Dataset records
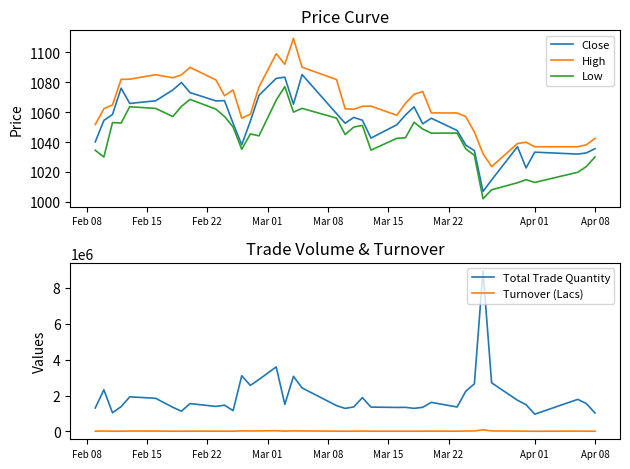

True or false: High and Low intersect in this chart.

False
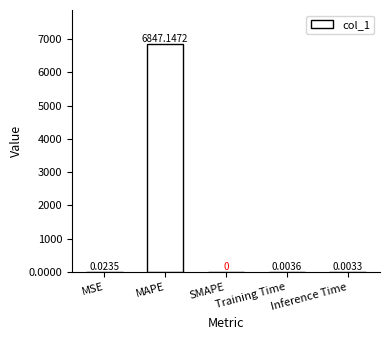

Rank the categories by value from lowest to highest.

SMAPE, Inference Time, Training Time, MSE, MAPE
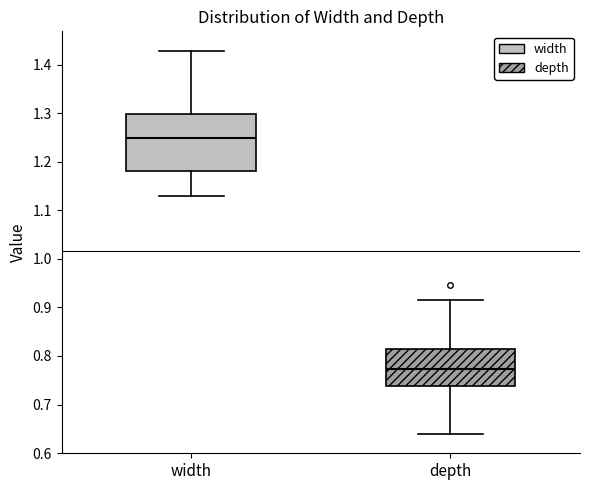

Where does the upper whisker of the box for width end on the y-axis? The values are not printed on the chart, so give them approximately, as read against the axis.

1.43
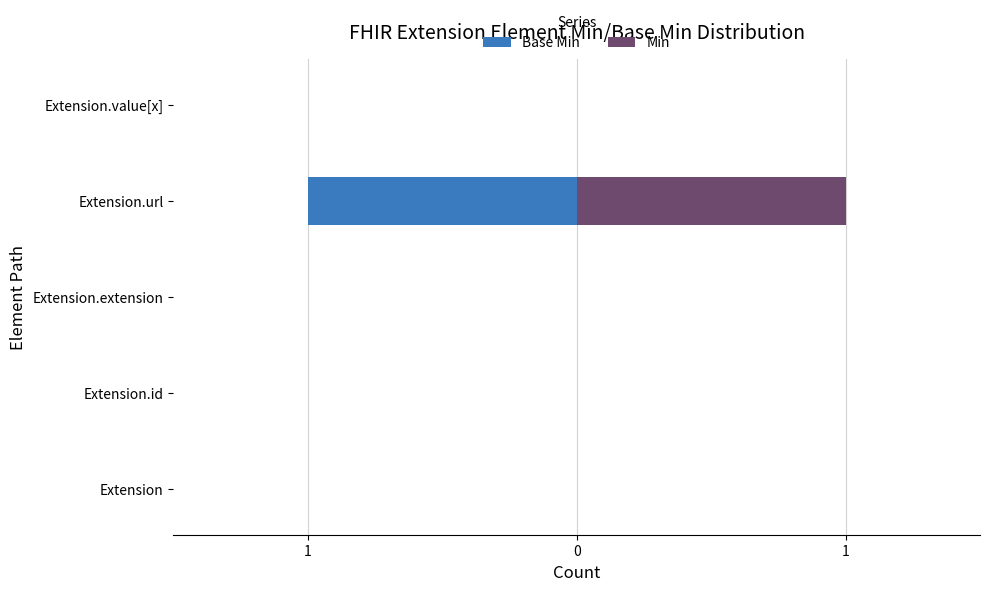

Reading right to left, list all the values displayed in this chart.

Base Min: 0	-1	0	0	0
Min: 0	1	0	0	0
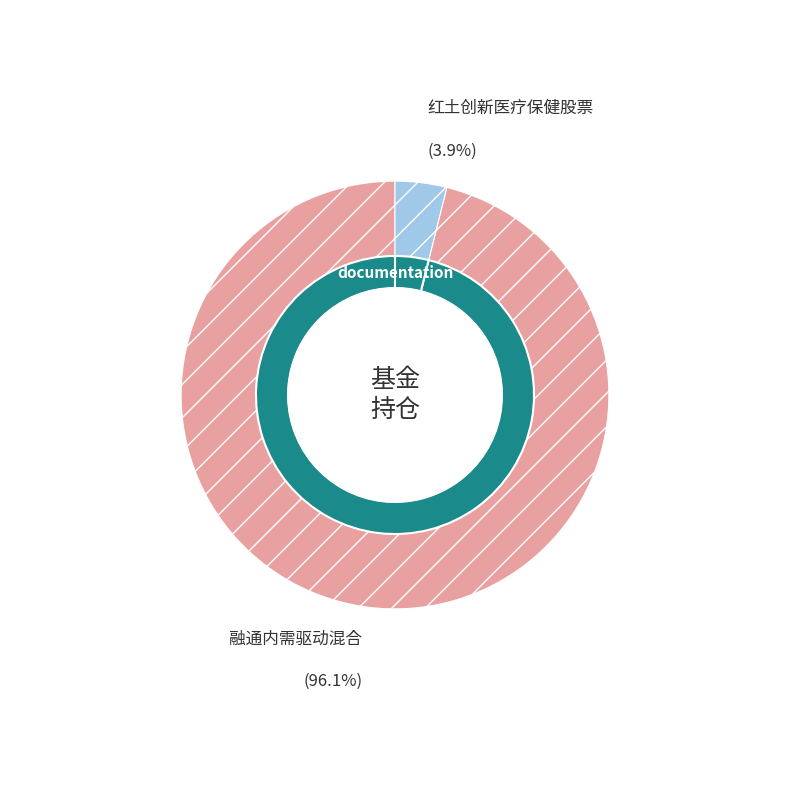

Does 红土创新医疗保健股票 account for over 50% of the chart?

No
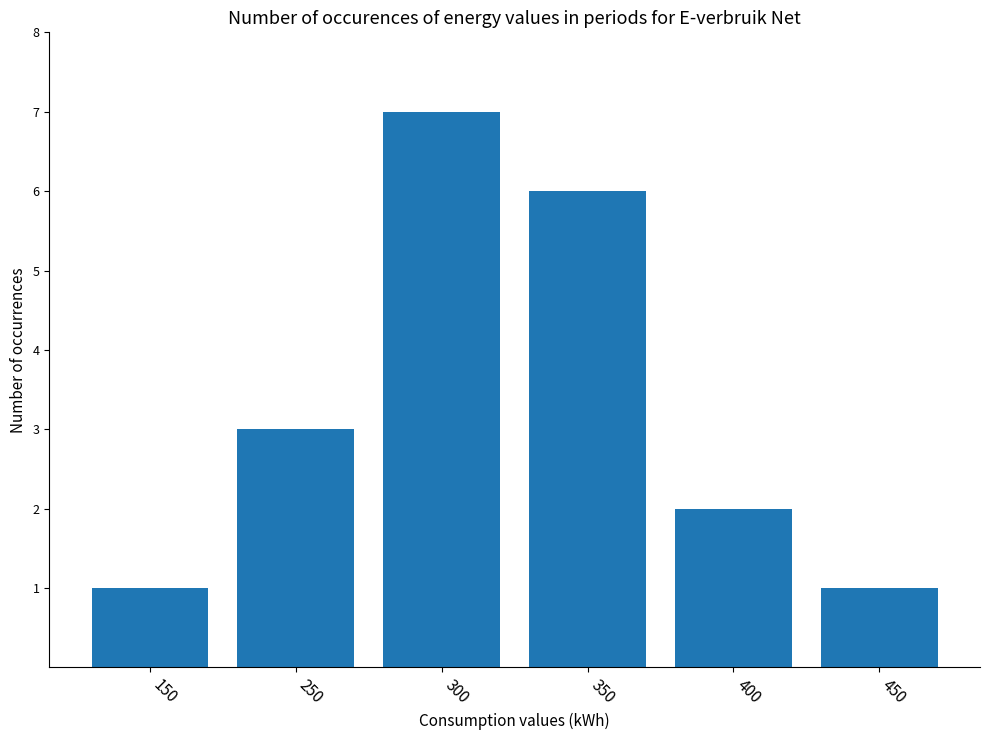

Where is the data nearest to the value 4?

250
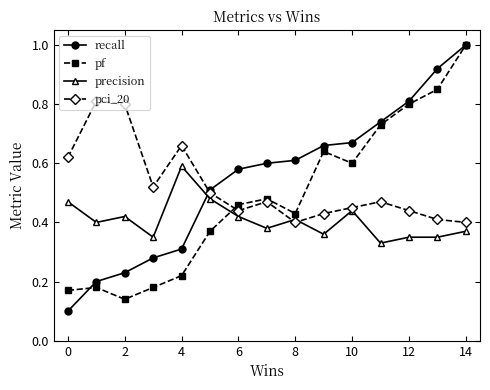

True or false: pci_20 has more than 0 interior local peaks.

True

Task instructions
Reproduce the data above word for word, omitting the pictures.

Your solution
True or false: High and Low intersect in this chart.

False

Rank the categories by value from lowest to highest.

SMAPE, Inference Time, Training Time, MSE, MAPE

Where does the upper whisker of the box for width end on the y-axis? The values are not printed on the chart, so give them approximately, as read against the axis.

1.43

Reading right to left, list all the values displayed in this chart.

Base Min: 0	-1	0	0	0
Min: 0	1	0	0	0

Does 红土创新医疗保健股票 account for over 50% of the chart?

No

Where is the data nearest to the value 4?

250

True or false: pci_20 has more than 0 interior local peaks.

True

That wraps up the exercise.